Rewrite the stretch of lines from "My screen reader cannot interpret this photo. There is a vernier" through "Reading: 4976.2gal", putting "image" wherever "photo" appears and changing nothing else. Give only those lines, and leave the pictures out.

Data shown:
------------------------------------------------

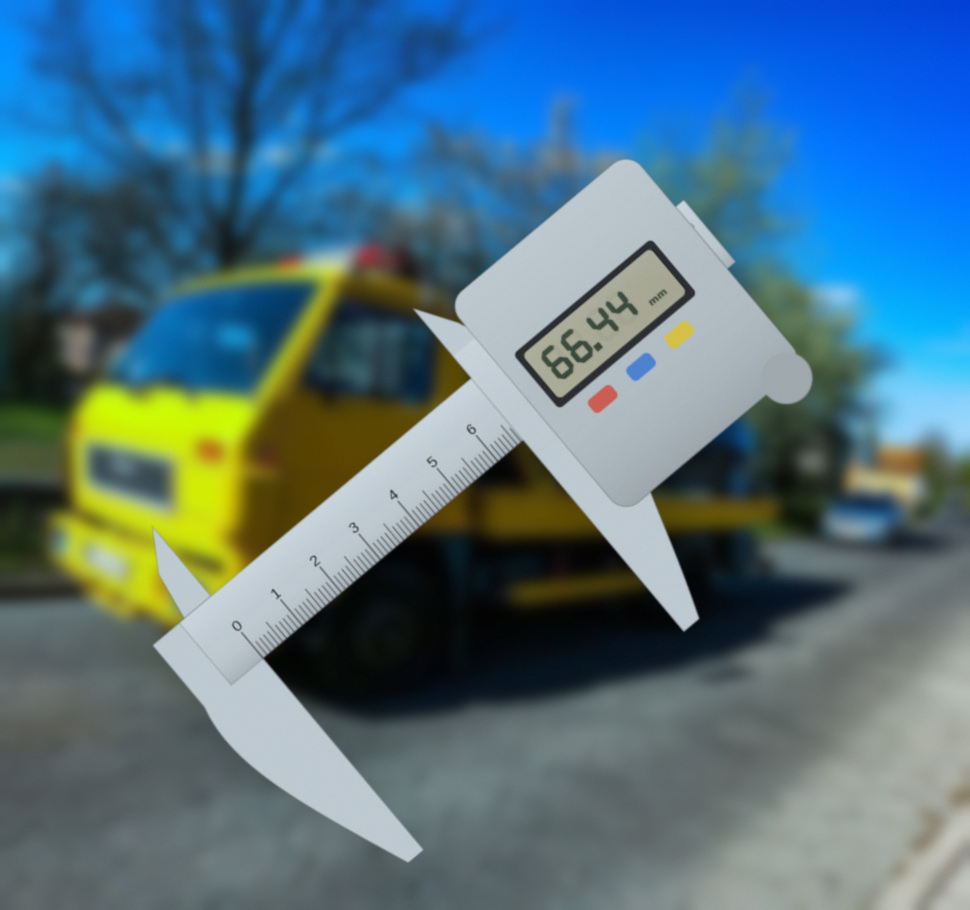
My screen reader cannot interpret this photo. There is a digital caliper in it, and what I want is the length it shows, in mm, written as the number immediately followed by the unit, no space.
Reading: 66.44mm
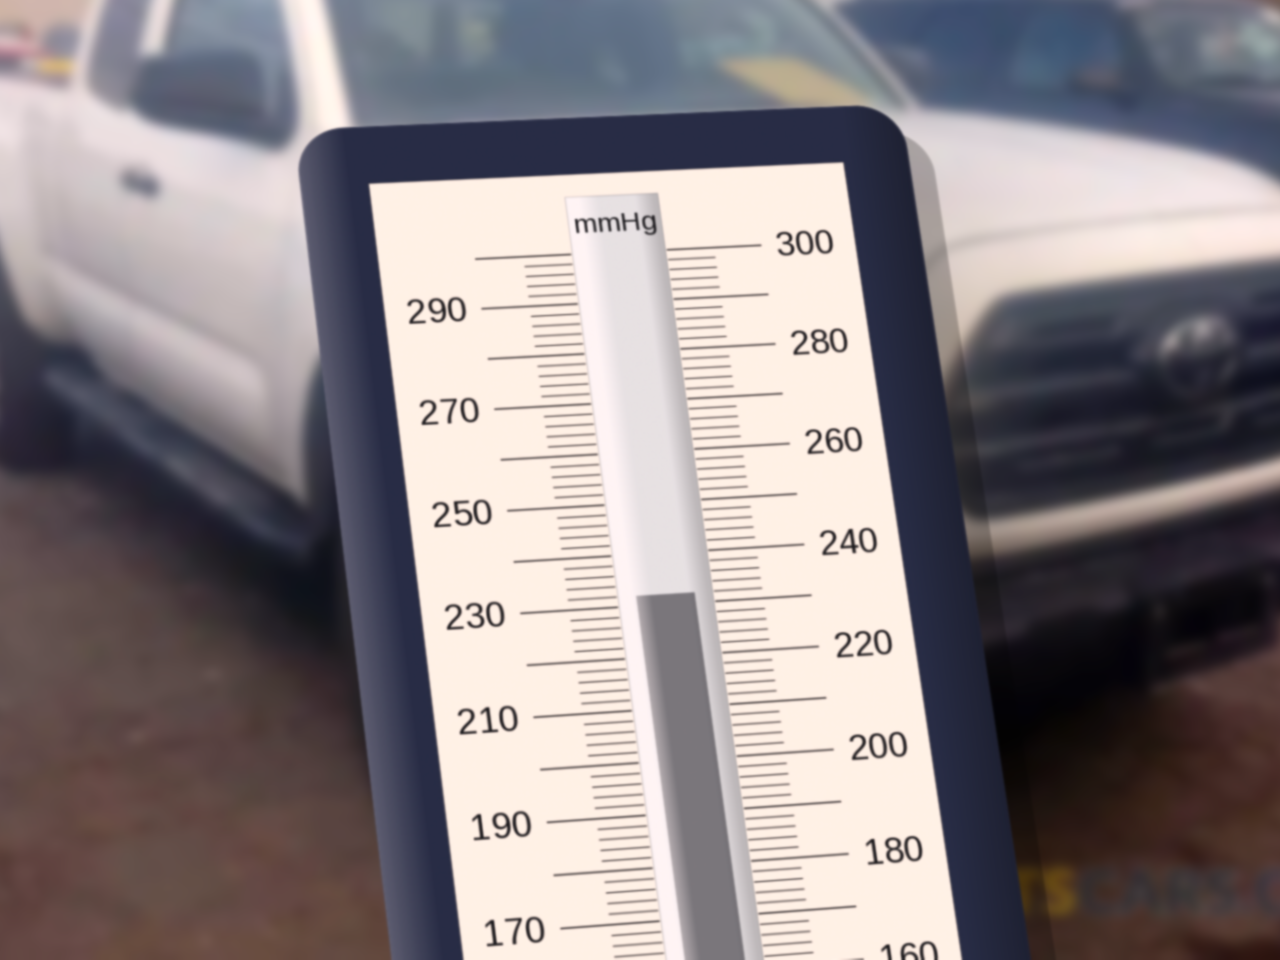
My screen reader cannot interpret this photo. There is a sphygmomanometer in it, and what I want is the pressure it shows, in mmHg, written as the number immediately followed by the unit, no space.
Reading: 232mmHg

------------------------------------------------

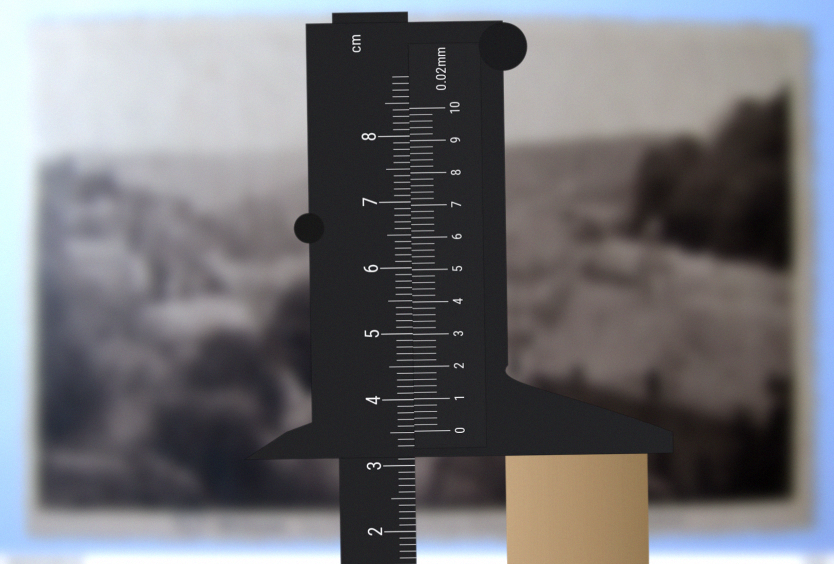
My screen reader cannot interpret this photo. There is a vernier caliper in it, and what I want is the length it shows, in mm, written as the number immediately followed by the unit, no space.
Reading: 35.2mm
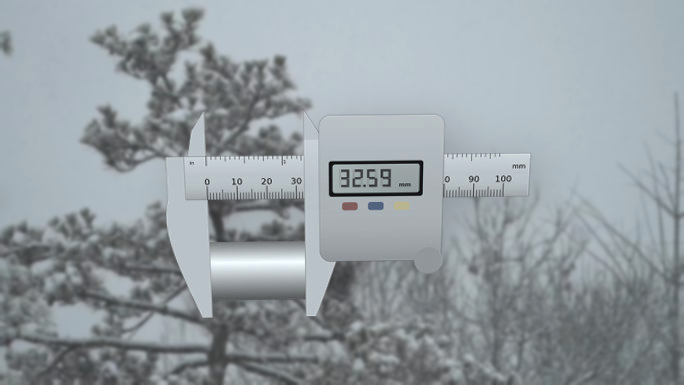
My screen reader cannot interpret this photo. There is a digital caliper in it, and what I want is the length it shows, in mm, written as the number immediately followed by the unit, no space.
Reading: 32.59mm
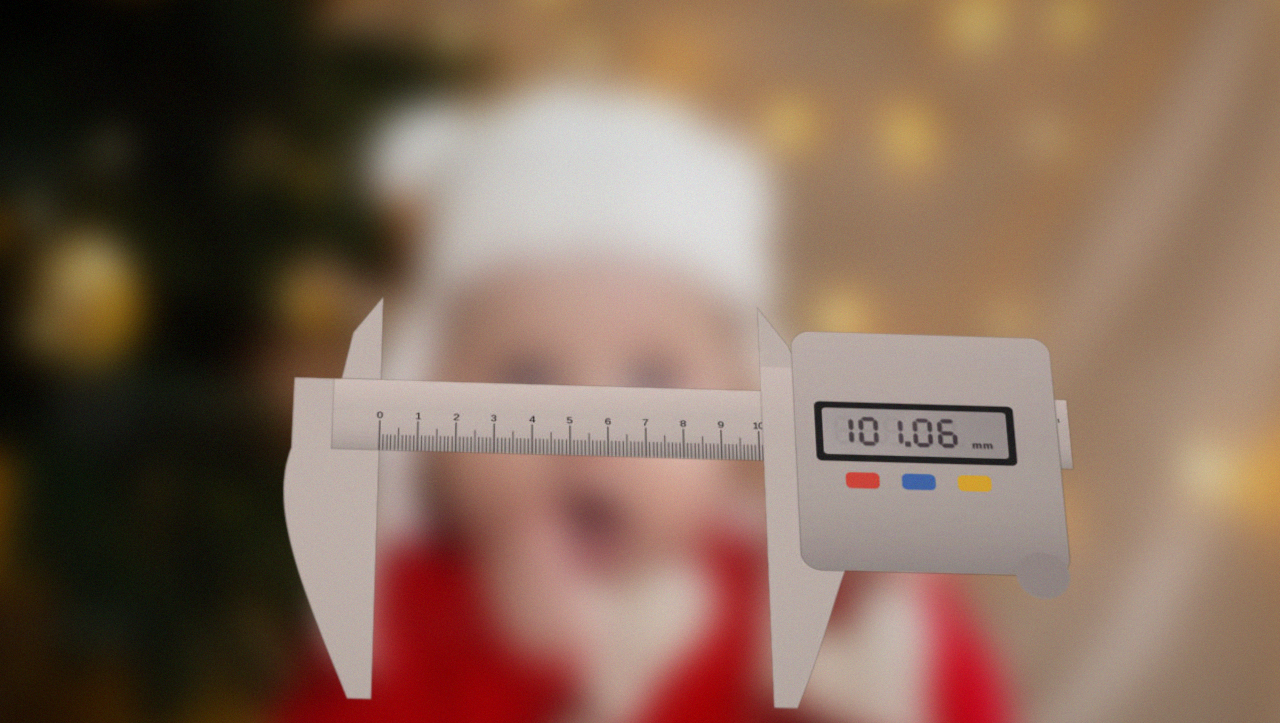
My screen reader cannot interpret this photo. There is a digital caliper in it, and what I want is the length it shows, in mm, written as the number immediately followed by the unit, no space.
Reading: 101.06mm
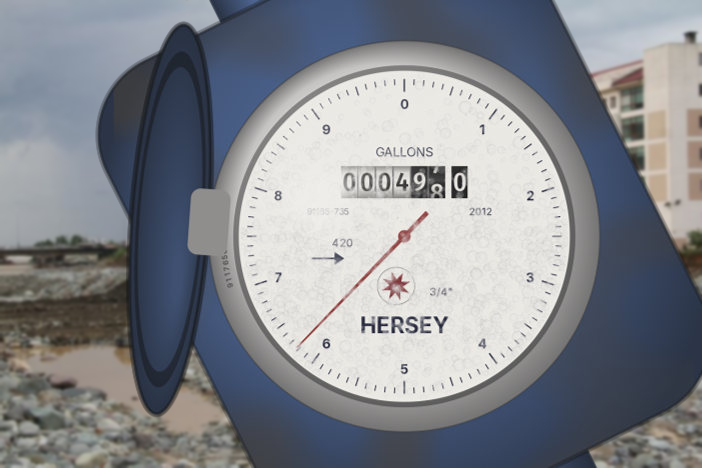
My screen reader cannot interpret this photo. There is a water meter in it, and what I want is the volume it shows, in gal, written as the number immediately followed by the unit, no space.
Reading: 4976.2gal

------------------------------------------------

Response to the task:
My screen reader cannot interpret this image. There is a vernier caliper in it, and what I want is the length it shows, in mm, written as the number immediately followed by the unit, no space.
Reading: 35.2mm
My screen reader cannot interpret this image. There is a digital caliper in it, and what I want is the length it shows, in mm, written as the number immediately followed by the unit, no space.
Reading: 32.59mm
My screen reader cannot interpret this image. There is a digital caliper in it, and what I want is the length it shows, in mm, written as the number immediately followed by the unit, no space.
Reading: 101.06mm
My screen reader cannot interpret this image. There is a water meter in it, and what I want is the volume it shows, in gal, written as the number immediately followed by the unit, no space.
Reading: 4976.2gal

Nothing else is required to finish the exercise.